Higgins’ passion for her improvement and learning burns brightly. She tries to be what he wants her to be. Eliza has been so long invisible to everyone around her, can we blame her for bending towards this bit of sunlight once she feels the warmth of this attention?
It may work on her but not us. We don’t outright hate Higgins. His grotesque cruelty to her is not easily forgiven nor does this production try to convince us it should be. His defense of his behavior with the excuse of equal-opportunity boorishness has a ring of truth to it but that’s not enough to smooth over what he’s done and said. He’s not all good or all bad but more importantly we don’t care about his outcome. I’d like to think the audience is laughing at Higgins and his sexist ideas of gender politics throughout. But if they aren’t, at least Sher gives me the space to have that reaction.
Sher has Eliza physically break out of the defined space of Higgins house at pointed moments. She is in rooms where she is ignored, forgotten, and dismissed. We are constantly reminded she is not smoothly integrated into this new world and in fact remains apart from it. We cannot want this to be her future.
Sher keeps that distance at the forefront of the production so we are rooting for Eliza’s success (on whatever terms she can makes for herself) rather than her acquiescence. As she teeters at Ascot in a stylish dress or as she takes to the dance floor at the embassy ball, we are there for her. Even Higgins concedes, “Eliza can do anything.” We want to see her try.
Eventually, Higgins’ spell over Eliza shatters and she fights her way back to herself. Most importantly, Sher doesn’t derail her from that path even if that has been the more traditional reading of this musical. The choices he makes for the ending feel authentic to the material and appropriate for this woman who is far too bright and too self-knowledgeable to backtrack.
Ambrose, who is making her Broadway musical debut, has a lovely soprano. Her acting can come across as a little overwrought in certain scenes with her face contorting beyond the exaggerated requirements of Eliza’s diction. But when she must act through song she is remarkably probing. Even more, when she is not speaking, her reactions make Eliza an active, evolving presence and her delicate character work is clear. Her Eliza is harder to forget as the many loud men in her life try to pull our focus.

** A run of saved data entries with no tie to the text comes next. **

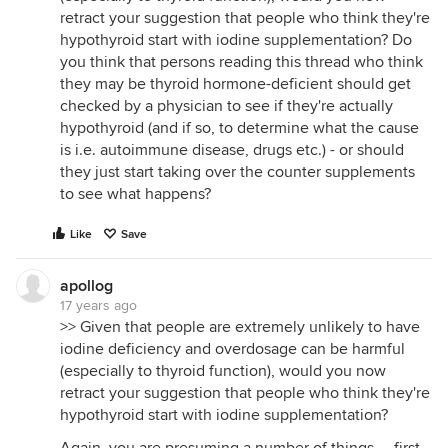
retract your suggestion that people who think they're
hypothyroid start with iodine supplementation? Do
you think that persons reading this thread who think
they may be thyroid hormone-deficient should get
checked by a physician to see if they're actually
hypothyroid (and if so, to determine what the cause
is i.e. autoimmune disease, drugs etc.) - or should
they just start taking over the counter supplements
to see what happens?
Like
Save
apollog
17 years ago
>> Given that people are extremely unlikely to have
iodine deficiency and overdosage can be harmful
(especially to thyroid function), would you now
retract your suggestion that people who think they're
hypothyroid start with iodine supplementation?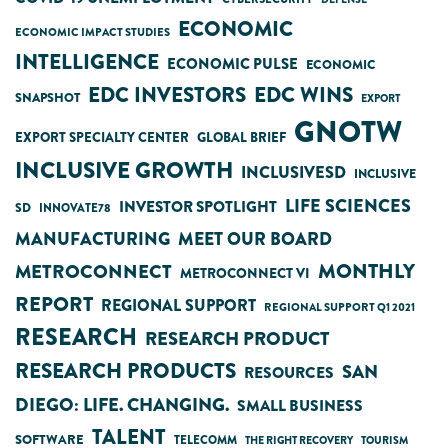
ECONOMIC
ECONOMIC IMPACT STUDIES
INTELLIGENCE
ECONOMIC PULSE
ECONOMIC
EDC INVESTORS
EDC WINS
SNAPSHOT
EXPORT
GNOTW
EXPORT SPECIALTY CENTER
GLOBAL BRIEF
INCLUSIVE GROWTH
INCLUSIVESD
INCLUSIVE
LIFE SCIENCES
INVESTOR SPOTLIGHT
SD
INNOVATE78
MANUFACTURING
MEET OUR BOARD
MONTHLY
METROCONNECT
METROCONNECT VI
REPORT
REGIONAL SUPPORT
REGIONAL SUPPORT Q1 2021
RESEARCH
RESEARCH PRODUCT
RESEARCH PRODUCTS
SAN
RESOURCES
DIEGO: LIFE. CHANGING.
SMALL BUSINESS
TALENT
SOFTWARE
TELECOMM
THE RIGHT RECOVERY
TOURISM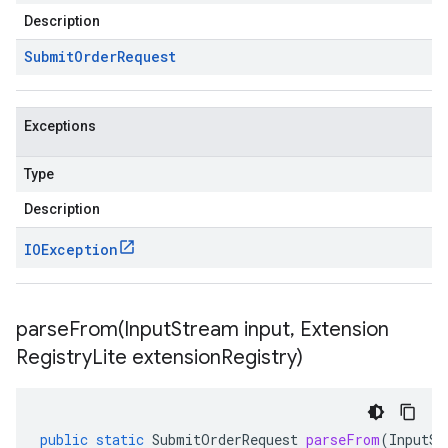
Description
Submit
Order
Request
Exceptions
Type
Description
IOException
parseFrom(
Input
Stream input
,
Extension
Registry
Lite extension
Registry)
public
static
SubmitOrderRequest
parseFrom
(
InputSt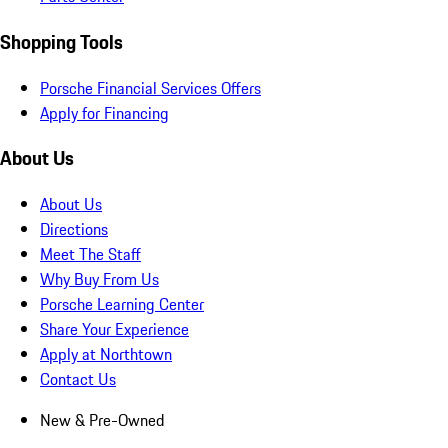
Shopping Tools
Porsche Financial Services Offers
Apply for Financing
About Us
About Us
Directions
Meet The Staff
Why Buy From Us
Porsche Learning Center
Share Your Experience
Apply at Northtown
Contact Us
New & Pre-Owned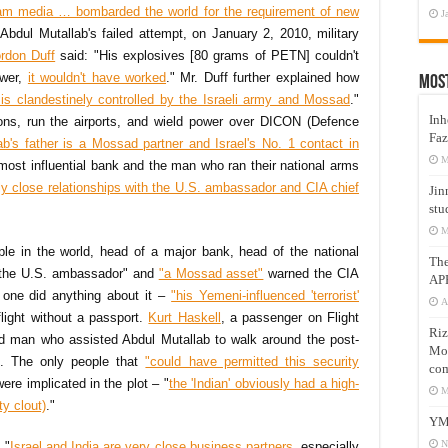
am media … bombarded the world for the requirement of new
J
 Abdul Mutallab's failed attempt, on January 2, 2010, military
rdon Duff
said: "His explosives [80 grams of PETN] couldn't
ower,
it wouldn't have worked
." Mr. Duff further explained how
Mos
 is clandestinely controlled by the Israeli army and Mossad
."
Inh
apons, run the airports, and wield power over DICON (Defence
Faz
ab's father is a Mossad partner and Israel's No. 1 contact in
M
most influential bank and the man who ran their national arms
ly close relationships with the U.S. ambassador and CIA chief
Jin
stu
M
ple in the world, head of a major bank, head of the national
Th
 the U.S. ambassador" and
"a Mossad asset"
warned the CIA
AP
o one did anything about it –
"his Yemeni-influenced 'terrorist'
A
light without a passport.
Kurt Haskell
, a passenger on Flight
Riz
ed man who assisted Abdul Mutallab to walk around the post-
Mos
t. The only people that
"could have permitted this security
com
re implicated in the plot – "
the 'Indian' obviously had a high-
M
ty clout)
."
YM
N
 "
Israel and India are very close business partners
, especially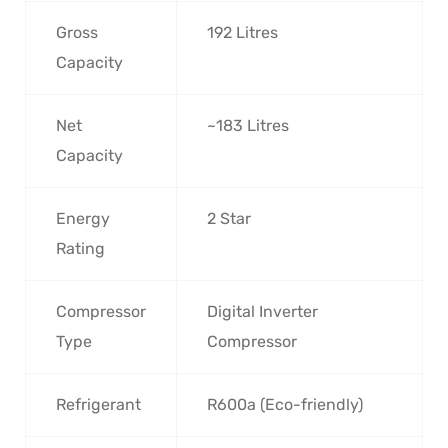
Gross
192 Litres
Capacity
Net
~183 Litres
Capacity
Energy
2 Star
Rating
Compressor
Digital Inverter
Type
Compressor
Refrigerant
R600a (Eco-friendly)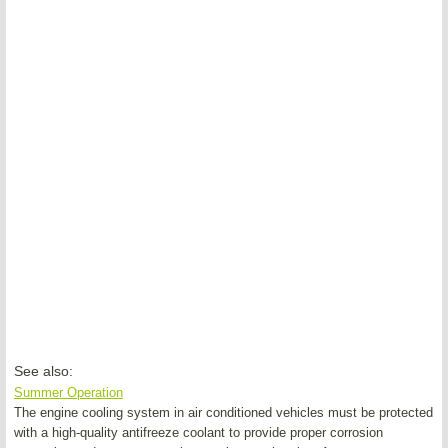
See also:
Summer Operation
The engine cooling system in air conditioned vehicles must be protected
with a high-quality antifreeze coolant to provide proper corrosion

Hadden-Paton straddles the line between nearly but not charming and exasperating fool. He makes you believe he could love Eliza in his limited, backwards way but we’re not craving that. We can tolerate him but we never embrace him and this standoffishness helps us fight for Eliza to see the light.
Jordan Donica is an ardent and sweet Freddy Eynsford-Hill and his “On the Street Where You Live” made me cry (it is my musical theater kryptonite). In addition, it was nice to see the generally diverse production embrace color conscious casting for the Eynsford-Hill family.
As for the design, there is a breathtaking moment of dramatic silhouette for the Ascot races. Costumes rather than set define it. I almost wished there was more representational design like this. Otherwise it is quite literal. With quick location changes, Sher employs flat-style street scenes placed by hand which look cartoonish. But no expense was spared on Higgins large home which rotates on a turntable giving us a look into multiple rooms. The sumptuous costumes on the entire cast situate us in time. But before we get lost in the fantasy of fabulous gowns (though they are), suffragettes march through one of the street scenes. We’re reminded exactly where we are standing–then and now–and what fights are on the horizon. It’s no question that this production does too.